Several tools are available that parse and internalize DAML ontologies.  Although none is specifically designed to answer questions about ontologies, several provide correct, if sometimes incomplete answers to useful questions about ontologies.  Our demo software used Ontomat as on ontology server. The 2003 software will likely replace that with BBN’s Jena.Net.  If performance proves to be problematic with the HORUS ontology, we will enhance the Jena.Net  implementation with better indexing for answering these queries.

AeroDaml

We have been using, and will continue to use, Lockheed’s AeroDaml (in its client-server, not web-based, configuration) as our NLA. Unlike ontology servers and knowledge bases, there are unlikely to be many implementations of NLAs, so we will continue to use AeroDaml’s idiosynchratic client-server interface.  To date, we have used a “generic” AeroDaml natural language ruleset, so the markup produced is tied to the HORUS ontology (with the help of some simple term mapping) only at some very general concepts -- person, place, organization.  In 2003, we will ask for permission to use the ruleset (developed by Lockheed) that tailors AeroDaml’s output directly to HORUS.  This, together with the HORUS KB connection, will enable us to explore GUI and tools that are likely to be needed for refining NLA-produced markup in realistic scenarios.

OWL Conversion

We have experimented with BBN’s “Jena.Net” library as a replacement for our reliance on the Java-based RDF API.  This provides us with substantial technical simplification, since our own software is .Net-, rather than Java- based.  We hope that BBN will add an OWL vocabulary layer to this tool, which will leave very little for us to do to make our software OWL-, rather than DAML- compliant.   If BBN chooses not to make this extension near-term, we will make sufficient extensions ourselves to enable the production of OWL output.

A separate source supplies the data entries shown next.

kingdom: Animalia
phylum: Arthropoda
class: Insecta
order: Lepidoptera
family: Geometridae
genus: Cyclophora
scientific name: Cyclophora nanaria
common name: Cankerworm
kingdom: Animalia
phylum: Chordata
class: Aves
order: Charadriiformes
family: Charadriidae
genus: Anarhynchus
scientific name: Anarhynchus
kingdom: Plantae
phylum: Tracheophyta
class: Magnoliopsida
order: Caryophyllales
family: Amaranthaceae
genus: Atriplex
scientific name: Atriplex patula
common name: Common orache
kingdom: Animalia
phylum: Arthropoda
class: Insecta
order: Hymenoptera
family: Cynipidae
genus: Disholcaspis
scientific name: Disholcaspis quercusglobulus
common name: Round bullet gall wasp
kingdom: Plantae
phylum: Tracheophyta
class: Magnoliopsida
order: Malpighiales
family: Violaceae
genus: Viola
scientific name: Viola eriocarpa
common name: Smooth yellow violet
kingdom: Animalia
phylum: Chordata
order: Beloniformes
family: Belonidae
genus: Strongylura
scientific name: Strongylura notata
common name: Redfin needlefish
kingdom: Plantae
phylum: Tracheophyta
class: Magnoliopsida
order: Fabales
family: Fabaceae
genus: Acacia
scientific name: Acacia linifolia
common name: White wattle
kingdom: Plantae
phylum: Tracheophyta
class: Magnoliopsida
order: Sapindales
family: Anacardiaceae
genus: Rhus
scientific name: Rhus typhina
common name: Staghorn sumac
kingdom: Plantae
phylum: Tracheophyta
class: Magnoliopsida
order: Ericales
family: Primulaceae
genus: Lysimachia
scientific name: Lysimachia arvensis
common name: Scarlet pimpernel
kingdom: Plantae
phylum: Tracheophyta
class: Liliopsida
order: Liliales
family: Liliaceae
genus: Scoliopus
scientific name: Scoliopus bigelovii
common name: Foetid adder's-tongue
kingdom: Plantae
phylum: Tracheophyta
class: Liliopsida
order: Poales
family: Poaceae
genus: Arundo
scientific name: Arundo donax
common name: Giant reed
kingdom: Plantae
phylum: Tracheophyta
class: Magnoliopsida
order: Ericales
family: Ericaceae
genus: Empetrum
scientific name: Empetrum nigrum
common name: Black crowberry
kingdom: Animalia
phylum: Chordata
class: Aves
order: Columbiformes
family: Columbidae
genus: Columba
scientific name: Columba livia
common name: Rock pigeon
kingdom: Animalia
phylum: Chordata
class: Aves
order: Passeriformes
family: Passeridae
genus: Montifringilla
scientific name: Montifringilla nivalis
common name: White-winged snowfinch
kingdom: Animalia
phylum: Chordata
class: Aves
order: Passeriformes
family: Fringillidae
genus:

Work in 2002 brought the visual ontology editing capabilities of the Briefing Associate into much closer compliance with DAML. (The ontology editing capabilities are required to visually annotate an ontology, a prerequisite for using the onotology to produce marked-up briefings.)  The definition of the OWL-Lite language subset removes most of the remaining conceptual mismatches.  We intend to achieve and maintain a direct correspondence between OWL-Lite and the Briefing Associate’s ontology editor.